- About this task -
Give a verbatim quotation of every record.
● ● ●
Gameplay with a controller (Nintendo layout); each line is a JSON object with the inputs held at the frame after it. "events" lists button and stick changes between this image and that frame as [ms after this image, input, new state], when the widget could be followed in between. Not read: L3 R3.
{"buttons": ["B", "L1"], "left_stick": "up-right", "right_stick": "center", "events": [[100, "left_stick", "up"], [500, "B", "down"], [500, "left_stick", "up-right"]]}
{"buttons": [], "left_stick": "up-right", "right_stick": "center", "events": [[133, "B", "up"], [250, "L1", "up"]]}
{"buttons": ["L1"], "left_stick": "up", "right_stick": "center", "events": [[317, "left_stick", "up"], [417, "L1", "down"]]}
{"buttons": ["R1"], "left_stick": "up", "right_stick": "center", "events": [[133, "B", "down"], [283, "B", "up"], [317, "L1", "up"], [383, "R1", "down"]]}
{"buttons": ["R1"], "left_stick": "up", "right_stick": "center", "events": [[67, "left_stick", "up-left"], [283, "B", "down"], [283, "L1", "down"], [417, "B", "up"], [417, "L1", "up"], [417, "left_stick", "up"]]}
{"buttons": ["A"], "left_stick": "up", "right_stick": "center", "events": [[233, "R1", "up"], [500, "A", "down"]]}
● ● ●
- Solution to this problem -
Gameplay with a controller (Nintendo layout); each line is a JSON object with the inputs held at the frame after it. "events" lists button and stick changes between this image and that frame as [ms after this image, input, new state], when the widget could be followed in between. Not read: L3 R3.
{"buttons": ["B", "L1"], "left_stick": "up-right", "right_stick": "center", "events": [[100, "left_stick", "up"], [500, "B", "down"], [500, "left_stick", "up-right"]]}
{"buttons": [], "left_stick": "up-right", "right_stick": "center", "events": [[133, "B", "up"], [250, "L1", "up"]]}
{"buttons": ["L1"], "left_stick": "up", "right_stick": "center", "events": [[317, "left_stick", "up"], [417, "L1", "down"]]}
{"buttons": ["R1"], "left_stick": "up", "right_stick": "center", "events": [[133, "B", "down"], [283, "B", "up"], [317, "L1", "up"], [383, "R1", "down"]]}
{"buttons": ["R1"], "left_stick": "up", "right_stick": "center", "events": [[67, "left_stick", "up-left"], [283, "B", "down"], [283, "L1", "down"], [417, "B", "up"], [417, "L1", "up"], [417, "left_stick", "up"]]}
{"buttons": ["A"], "left_stick": "up", "right_stick": "center", "events": [[233, "R1", "up"], [500, "A", "down"]]}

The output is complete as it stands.